Liberia seeks Taylor's extradition

 

LIBERIA: Justice appeared to have caught up with Charles Taylor, the former warlord turned president of Liberia, yesterday when Nigeria confirmed it had received a request from the Liberian government to extradite him.

Taylor (58), was forced into exile in Nigeria three years ago under a peace deal ending 14 years of civil war. Shortly before he stepped down he was indicted for war crimes by an international tribunal in Sierra Leone, where he backed a rebel group notorious for hacking off the hands and feet of civilians.

Liberia's president, Ellen Johnson-Sirleaf, has faced growing international pressure to bring to justice the man many Liberians blame for fuelling a civil war that cost a quarter of a million lives, left the country in ruins, and spilled over into neighbouring states. But the case poses a problem for Ms Johnson-Sirleaf, who took office in January, because Taylor still has supporters at home and his ex-wife is an elected senator.

The terms of Taylor's exile have never been revealed, but he is thought to have been promised that he would not face prosecution. The Nigerian president, Olusegun Obasanjo, is consulting with the African Union and regional leaders on how to respond to the request.

Nigeria has said it would only surrender Taylor if a democratically elected Liberian government requested it.

Taylor's spokesman in Nigeria, Sylvester Paasewe, accused the US of being behind what he called the "indecent proposal".

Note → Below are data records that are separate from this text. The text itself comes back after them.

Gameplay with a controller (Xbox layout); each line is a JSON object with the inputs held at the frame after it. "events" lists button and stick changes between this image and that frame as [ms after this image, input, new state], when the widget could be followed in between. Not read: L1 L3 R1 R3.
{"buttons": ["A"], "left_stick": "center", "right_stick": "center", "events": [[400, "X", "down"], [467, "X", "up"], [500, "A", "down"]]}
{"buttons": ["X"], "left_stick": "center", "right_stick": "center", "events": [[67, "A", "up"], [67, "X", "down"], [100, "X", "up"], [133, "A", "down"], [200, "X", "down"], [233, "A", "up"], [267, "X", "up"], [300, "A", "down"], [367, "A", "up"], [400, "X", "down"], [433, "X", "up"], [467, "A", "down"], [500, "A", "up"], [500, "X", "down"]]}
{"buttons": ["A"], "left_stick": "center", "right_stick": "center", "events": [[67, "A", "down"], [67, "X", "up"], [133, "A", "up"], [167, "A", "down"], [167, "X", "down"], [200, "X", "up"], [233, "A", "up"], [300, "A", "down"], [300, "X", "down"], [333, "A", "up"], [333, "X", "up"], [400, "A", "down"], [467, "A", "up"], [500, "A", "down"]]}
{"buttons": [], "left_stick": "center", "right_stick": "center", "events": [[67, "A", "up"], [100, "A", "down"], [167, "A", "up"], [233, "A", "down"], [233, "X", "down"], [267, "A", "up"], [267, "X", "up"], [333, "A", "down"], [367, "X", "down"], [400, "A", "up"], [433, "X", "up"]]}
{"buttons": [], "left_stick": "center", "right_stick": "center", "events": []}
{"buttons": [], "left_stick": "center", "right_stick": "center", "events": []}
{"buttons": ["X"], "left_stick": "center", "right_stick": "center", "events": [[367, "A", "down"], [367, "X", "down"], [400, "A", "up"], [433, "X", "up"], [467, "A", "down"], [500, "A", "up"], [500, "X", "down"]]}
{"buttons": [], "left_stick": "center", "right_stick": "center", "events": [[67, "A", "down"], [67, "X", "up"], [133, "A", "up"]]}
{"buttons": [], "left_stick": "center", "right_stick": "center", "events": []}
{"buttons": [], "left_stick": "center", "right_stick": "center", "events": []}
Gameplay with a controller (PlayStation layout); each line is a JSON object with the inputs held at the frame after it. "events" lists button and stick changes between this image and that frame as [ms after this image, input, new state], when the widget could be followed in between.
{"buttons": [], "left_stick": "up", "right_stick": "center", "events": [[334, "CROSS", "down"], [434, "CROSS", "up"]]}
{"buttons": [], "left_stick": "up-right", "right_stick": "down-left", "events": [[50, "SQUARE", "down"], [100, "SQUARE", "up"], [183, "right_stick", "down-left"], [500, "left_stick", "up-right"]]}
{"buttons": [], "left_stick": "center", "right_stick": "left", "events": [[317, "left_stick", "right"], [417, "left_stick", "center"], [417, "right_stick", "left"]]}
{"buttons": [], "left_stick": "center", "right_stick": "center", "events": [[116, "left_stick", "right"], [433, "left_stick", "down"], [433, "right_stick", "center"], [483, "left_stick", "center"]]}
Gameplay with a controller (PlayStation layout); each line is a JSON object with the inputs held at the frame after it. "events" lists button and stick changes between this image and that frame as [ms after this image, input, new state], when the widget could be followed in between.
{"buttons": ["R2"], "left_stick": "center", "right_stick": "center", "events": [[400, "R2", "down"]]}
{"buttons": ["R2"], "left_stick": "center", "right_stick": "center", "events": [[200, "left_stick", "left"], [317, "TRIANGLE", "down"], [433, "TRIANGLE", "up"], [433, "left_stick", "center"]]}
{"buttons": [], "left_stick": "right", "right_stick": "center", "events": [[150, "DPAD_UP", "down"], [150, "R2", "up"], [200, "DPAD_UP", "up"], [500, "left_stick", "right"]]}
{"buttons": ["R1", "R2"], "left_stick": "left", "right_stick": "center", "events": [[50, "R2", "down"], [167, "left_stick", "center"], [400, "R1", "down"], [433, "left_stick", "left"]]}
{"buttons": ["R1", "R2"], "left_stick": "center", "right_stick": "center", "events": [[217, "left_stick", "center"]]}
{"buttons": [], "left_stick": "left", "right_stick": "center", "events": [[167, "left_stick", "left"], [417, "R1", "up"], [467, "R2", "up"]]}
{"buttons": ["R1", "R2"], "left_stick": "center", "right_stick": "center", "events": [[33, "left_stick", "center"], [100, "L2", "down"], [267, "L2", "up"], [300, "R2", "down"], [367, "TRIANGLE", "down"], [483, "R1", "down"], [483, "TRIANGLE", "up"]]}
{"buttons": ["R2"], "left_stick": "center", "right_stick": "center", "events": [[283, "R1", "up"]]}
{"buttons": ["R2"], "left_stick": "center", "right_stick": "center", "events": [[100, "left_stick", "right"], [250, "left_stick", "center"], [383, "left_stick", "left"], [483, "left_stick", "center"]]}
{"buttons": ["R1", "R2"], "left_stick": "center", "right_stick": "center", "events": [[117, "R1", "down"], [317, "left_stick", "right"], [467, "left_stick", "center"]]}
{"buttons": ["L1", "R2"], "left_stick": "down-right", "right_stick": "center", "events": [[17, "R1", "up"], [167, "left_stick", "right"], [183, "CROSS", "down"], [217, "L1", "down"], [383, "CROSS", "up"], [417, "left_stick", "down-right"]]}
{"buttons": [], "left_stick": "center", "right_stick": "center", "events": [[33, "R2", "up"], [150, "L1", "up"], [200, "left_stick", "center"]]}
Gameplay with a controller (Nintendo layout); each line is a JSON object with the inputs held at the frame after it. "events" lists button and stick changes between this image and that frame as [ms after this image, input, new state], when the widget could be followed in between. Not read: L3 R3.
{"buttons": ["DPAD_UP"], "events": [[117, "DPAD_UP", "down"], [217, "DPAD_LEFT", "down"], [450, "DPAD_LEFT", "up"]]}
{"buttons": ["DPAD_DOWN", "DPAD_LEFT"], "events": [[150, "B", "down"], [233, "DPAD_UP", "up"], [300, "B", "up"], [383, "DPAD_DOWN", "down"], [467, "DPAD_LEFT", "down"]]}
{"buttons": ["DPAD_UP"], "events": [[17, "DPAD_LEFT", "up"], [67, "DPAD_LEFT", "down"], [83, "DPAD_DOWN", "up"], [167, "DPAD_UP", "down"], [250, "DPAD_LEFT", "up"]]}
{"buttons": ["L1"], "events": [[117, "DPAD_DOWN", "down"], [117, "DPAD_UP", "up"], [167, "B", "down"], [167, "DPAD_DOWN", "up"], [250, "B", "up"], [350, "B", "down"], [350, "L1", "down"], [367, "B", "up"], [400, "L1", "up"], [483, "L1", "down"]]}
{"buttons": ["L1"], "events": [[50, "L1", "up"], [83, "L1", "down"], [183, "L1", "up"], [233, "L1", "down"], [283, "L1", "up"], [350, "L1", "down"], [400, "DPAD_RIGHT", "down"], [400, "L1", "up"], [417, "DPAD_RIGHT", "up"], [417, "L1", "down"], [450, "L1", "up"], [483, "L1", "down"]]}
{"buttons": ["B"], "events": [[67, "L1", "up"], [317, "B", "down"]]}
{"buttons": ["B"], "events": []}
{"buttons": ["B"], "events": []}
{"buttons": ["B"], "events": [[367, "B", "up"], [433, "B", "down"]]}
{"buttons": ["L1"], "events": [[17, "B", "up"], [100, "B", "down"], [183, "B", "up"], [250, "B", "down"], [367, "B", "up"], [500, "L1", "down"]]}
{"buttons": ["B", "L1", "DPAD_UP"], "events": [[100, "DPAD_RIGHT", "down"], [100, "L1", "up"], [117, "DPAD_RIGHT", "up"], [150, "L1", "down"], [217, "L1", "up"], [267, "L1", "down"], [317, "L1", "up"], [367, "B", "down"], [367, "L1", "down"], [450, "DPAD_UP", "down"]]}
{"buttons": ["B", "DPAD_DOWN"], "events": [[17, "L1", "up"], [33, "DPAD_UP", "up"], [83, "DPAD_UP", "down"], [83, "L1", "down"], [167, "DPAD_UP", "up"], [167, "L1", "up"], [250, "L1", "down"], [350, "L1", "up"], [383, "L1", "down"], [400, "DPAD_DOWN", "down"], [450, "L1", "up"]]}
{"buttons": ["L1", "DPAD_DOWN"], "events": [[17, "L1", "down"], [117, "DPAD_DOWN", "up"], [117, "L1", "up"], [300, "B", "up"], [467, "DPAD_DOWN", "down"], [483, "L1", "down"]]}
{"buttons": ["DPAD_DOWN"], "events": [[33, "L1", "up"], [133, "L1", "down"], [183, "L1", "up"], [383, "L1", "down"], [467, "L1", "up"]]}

"I hope African leaders will throw off the yoke of neo-colonialismâ," he said. Liberia's information minister had on Monday denied any formal extradition request. Taylor, a descendant of the freed slaves who founded Liberia, led a small band of rebels into the country on December 24th, 1989, triggering a civil war which ended when he was elected president in 1997. A rebellion against his rule plunged Liberia back into war in 2000. In Sierra Leone he backed a rebel force accused of widespread torture and sexual assault. The indictment charges him with mass murder, rape and the use of child soldiers.